Kobe Elvis became Dayton’s 13th scholarship player for 2021-22 season last week
Vidal Massiah coached Kobe Elvis, the newest Dayton Flyers recruit, with the Northern Kings, an AAU team, and calls him a rare talent.
“I don’t say that lightly,” Massiah said. “I don’t use those terms or throw things out there like that every day. I’m sure a lot of people do. We’ve had pretty good success with having high-level point guards come through our program that are able to play at the collegiate level, and he definitely sticks out as someone who has something real different. When kids have it, it’s tough to describe, but he’s just got a poise and a confidence about him to go along with his physical attributes that make him special.”
Elvis, a 6-foot-2 guard from Brampton, Ont., committed to Dayton on Friday, a little more than six weeks after announcing his decision to transfer from DePaul after one season. He has four seasons of eligibility remaining because the NCAA didn’t count last season against anyone’s eligibility.
Like most of the seven newcomers joining Dayton’s roster for the 2021-22 season, Elvis didn’t get to visit the University of Dayton campus or meet the coaches in person. The pandemic recruiting restrictions that started in the spring of 2020 will remain in place until June 1.
Massiah said the decision by Elvis to pick Dayton came down to his relationship with coach Anthony Grant, and that was built during a virtual recruiting process.

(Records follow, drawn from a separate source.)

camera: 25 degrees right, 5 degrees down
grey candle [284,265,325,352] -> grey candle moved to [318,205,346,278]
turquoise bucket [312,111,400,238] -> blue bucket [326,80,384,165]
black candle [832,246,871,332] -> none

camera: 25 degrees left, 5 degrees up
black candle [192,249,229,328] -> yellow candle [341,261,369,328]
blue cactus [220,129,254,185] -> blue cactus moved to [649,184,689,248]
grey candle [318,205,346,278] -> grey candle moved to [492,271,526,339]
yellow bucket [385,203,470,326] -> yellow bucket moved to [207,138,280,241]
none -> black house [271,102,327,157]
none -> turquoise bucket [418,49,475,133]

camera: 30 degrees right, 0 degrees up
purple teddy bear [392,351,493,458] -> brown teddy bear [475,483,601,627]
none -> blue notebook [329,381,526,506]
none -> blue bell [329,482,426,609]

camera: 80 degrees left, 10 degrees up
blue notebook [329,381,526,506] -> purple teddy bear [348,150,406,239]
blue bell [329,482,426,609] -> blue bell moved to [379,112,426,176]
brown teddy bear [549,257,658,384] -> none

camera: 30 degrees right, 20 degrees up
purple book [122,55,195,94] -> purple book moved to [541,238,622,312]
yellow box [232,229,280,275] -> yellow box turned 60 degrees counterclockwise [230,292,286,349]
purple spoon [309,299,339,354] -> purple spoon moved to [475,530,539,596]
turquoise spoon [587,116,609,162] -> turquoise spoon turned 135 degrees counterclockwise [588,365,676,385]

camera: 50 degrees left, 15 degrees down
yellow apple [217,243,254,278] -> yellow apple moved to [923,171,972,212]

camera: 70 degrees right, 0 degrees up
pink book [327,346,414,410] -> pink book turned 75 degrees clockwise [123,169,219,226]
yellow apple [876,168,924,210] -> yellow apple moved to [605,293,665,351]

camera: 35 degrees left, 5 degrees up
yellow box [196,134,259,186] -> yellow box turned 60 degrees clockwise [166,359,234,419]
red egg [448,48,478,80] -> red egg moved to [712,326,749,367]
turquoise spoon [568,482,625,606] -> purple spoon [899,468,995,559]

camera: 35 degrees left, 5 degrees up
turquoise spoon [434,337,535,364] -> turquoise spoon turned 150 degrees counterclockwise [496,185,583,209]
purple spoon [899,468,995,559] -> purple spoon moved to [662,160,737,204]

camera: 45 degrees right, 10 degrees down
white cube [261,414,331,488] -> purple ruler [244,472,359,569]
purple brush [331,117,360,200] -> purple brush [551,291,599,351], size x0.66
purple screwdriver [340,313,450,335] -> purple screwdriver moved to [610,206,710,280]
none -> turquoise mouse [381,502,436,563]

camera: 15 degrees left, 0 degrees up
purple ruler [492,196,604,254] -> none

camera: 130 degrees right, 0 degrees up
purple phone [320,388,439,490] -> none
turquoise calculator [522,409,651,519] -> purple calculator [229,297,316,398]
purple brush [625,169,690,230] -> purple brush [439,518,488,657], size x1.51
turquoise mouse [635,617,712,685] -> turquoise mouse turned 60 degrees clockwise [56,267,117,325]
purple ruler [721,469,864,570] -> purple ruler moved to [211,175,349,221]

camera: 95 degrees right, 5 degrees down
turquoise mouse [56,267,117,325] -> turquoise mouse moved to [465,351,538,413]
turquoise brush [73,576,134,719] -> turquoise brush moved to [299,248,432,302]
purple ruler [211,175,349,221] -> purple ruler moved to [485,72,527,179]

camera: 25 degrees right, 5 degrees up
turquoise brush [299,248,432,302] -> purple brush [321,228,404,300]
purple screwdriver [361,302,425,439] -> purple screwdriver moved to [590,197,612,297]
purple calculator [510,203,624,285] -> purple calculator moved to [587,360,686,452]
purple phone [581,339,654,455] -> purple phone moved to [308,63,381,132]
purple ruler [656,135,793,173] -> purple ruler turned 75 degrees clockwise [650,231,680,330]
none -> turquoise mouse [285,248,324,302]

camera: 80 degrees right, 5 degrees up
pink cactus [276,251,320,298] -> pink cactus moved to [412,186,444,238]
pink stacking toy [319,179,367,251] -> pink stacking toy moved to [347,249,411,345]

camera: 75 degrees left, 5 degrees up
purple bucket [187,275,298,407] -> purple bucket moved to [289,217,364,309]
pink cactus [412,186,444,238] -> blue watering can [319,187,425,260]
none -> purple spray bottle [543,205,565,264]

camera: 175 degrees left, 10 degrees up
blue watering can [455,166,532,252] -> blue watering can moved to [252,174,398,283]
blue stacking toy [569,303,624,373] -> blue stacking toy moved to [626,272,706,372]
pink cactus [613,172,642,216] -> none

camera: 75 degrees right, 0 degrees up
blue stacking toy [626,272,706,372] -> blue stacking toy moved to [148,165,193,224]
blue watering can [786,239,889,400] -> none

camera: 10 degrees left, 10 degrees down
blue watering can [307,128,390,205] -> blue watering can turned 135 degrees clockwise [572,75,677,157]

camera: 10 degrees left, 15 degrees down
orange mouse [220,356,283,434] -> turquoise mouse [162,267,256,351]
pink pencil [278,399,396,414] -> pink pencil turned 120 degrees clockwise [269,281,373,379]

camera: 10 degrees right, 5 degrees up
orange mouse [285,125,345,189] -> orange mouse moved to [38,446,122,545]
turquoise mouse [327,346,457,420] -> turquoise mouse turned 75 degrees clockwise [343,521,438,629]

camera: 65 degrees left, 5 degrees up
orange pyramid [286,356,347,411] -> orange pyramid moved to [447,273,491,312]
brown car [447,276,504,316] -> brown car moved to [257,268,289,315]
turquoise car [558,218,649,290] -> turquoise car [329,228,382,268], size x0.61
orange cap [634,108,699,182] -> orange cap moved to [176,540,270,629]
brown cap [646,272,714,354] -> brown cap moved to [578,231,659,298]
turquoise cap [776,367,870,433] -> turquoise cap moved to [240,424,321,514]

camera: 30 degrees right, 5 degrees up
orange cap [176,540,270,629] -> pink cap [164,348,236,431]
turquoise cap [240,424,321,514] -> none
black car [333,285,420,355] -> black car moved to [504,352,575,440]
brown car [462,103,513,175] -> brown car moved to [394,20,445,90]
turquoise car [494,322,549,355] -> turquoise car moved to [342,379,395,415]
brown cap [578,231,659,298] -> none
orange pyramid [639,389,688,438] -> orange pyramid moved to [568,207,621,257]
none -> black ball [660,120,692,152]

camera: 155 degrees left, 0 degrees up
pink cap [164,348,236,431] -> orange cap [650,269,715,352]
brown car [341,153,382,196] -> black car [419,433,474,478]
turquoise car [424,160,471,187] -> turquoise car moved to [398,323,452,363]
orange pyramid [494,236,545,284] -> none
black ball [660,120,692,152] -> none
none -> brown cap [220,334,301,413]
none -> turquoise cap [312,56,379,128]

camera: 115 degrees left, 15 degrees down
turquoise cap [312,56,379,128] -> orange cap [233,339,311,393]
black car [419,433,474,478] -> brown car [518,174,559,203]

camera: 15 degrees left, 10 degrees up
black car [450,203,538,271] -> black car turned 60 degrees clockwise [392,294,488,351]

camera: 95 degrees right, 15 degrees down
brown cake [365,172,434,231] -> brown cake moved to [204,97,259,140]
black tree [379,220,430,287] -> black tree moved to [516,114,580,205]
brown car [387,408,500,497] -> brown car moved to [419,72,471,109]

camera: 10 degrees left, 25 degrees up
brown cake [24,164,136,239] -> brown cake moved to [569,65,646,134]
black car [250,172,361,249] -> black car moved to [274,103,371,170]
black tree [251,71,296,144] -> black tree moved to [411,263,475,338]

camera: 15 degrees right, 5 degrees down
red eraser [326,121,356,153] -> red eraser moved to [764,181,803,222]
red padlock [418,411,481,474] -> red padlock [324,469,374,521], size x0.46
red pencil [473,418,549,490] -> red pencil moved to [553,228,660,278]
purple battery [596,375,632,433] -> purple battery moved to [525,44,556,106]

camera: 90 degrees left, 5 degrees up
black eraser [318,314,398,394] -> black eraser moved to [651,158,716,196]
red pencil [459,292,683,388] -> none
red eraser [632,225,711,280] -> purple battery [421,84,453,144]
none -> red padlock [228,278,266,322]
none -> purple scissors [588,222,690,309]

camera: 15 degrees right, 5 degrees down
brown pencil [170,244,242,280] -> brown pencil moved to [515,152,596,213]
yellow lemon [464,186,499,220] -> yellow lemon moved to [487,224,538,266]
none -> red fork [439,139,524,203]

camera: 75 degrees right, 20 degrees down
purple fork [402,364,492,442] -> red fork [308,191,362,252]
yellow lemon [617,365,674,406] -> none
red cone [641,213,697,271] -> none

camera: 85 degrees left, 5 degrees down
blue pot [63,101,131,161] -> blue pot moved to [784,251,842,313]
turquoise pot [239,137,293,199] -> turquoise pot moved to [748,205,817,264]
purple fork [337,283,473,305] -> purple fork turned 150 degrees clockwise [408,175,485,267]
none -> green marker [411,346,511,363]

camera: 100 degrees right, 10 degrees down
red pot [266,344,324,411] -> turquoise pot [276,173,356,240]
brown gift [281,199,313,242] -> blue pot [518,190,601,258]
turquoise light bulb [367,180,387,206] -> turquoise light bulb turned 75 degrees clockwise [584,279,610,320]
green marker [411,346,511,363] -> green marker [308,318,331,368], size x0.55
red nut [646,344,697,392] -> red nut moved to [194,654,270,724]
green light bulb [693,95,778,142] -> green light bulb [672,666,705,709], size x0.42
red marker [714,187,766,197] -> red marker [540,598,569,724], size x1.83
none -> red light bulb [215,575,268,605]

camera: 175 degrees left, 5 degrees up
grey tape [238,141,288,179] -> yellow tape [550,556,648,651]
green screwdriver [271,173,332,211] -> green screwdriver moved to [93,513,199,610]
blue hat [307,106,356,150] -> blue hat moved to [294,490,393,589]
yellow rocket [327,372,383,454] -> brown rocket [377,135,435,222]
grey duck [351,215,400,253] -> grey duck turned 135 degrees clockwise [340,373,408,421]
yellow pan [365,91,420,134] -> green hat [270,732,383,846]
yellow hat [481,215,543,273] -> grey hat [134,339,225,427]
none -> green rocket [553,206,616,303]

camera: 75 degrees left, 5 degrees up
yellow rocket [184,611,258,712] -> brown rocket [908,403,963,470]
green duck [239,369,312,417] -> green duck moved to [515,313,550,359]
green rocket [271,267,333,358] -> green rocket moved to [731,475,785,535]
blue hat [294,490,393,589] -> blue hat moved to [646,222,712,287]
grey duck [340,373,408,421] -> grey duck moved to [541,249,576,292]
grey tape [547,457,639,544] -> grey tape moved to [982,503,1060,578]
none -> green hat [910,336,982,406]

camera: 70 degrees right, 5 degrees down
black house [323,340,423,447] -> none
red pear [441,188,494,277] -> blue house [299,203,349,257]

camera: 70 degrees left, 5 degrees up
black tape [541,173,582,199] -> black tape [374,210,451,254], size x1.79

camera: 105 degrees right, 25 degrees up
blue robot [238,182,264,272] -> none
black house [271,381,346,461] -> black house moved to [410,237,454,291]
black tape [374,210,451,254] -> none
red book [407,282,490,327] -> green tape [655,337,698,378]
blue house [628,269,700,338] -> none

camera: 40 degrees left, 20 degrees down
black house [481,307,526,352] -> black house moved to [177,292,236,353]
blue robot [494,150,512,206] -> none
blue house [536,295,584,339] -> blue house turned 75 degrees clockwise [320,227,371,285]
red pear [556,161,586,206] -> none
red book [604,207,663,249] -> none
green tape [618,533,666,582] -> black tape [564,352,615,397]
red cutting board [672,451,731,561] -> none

“It was all coach Grant and coach (Anthony) Solomon, who’s now gone, also played a key role,” Massiah said. “Coach Grant was in there for the get-go, which was important because that’s your point guard and you need your coach’s support. You’ve got to be on the same page. You’re somewhat running his company on the floor. You’ve got to be in sync. And I think Kobe thrives from having a strong relationship with his head coach.”
Massiah played for St. Bonaventure from 1998-2002, so he knows UD Arena well. He was able to give Elvis an idea of what he would experience as a Flyer.
“I told him this is one of the top atmospheres in college basketball,” Massiah said. “This is big-time basketball. It’s going to have a high-major feel.”
Elvis was an under-the-radar recruit early in his high school career. He averaged 28.0 points and 4.7 assists per game as a junior for Southwest Academy in London, Ont., and was named the Ontario Scholastic Basketball Association Player of the Year.
Elvis received offers from Morehead State, Wyoming, Robert Morris, Akron and others early in the summer of 2019. That July, the Northern Kings won the Under Armour Rise Championship in Atlanta, and Elvis was named the league MVP.
“Before we got him, he wasn’t really being recruited at all,” Massiah said, “and the team he was previously on he wasn’t playing the point guard position. We were in need of a point guard. It was kind what we needed to round out our team that year, and we were able to get him. We put him full time at that position. That was really his first time being a point guard and having the reins of a team, and he just kind of grew into it and picked it up fairly quickly. He always had a great feel for the game, so it wasn’t a matter of us teaching a whole lot. It was more about expanding his perspective on it and just having a broader sense of how important including your teammates was, how important that pass was and — to be honest — how amazing that pass was. He made a lot of things look so easy.”
Elvis received numerous scholarship offers after his play with the Northern Kings in 2019. Massachusetts, Saint Louis, Richmond, Mississippi and Minnesota were among the schools recruiting him. Elvis took an official visit to DePaul in October 2019 and signed with the program the following month.
“It was the Big East,” Massiah said. “It was Chicago. There were a lot of good things that went into that decision.”
Elvis decided to play for Bill Crothers Prep in Unionville, Ont., his senior year and averaged 26.5 points, 5.8 rebounds, 4.5 assists and 2.8 steals per game. He then averaged 5.2 points and 1.9 assists in 20.3 minutes per game last season as a freshman for DePaul. He appeared in all 19 games, starting four times, for a team that finished 5-14. He shot 42.3 percent from the field and 41.9 percent from 3-point range (13 of 31).
It was a challenging season for DePaul, which didn’t play its first game until Dec. 23 because of COVID-19 issues within the program. Coach Dave Leitao, who was fired in March, told reporters last December his players spent 25-40 days in individual isolation in the months leading up to the season.
“It was just a bad experience,” Massiah said. “He was looking for a fresh start. No hard feelings. They obviously made a coaching change. There was just a lot of change. I think part of the reason he chose Dayton was for stability. He was looking for a coach who is going to be there.”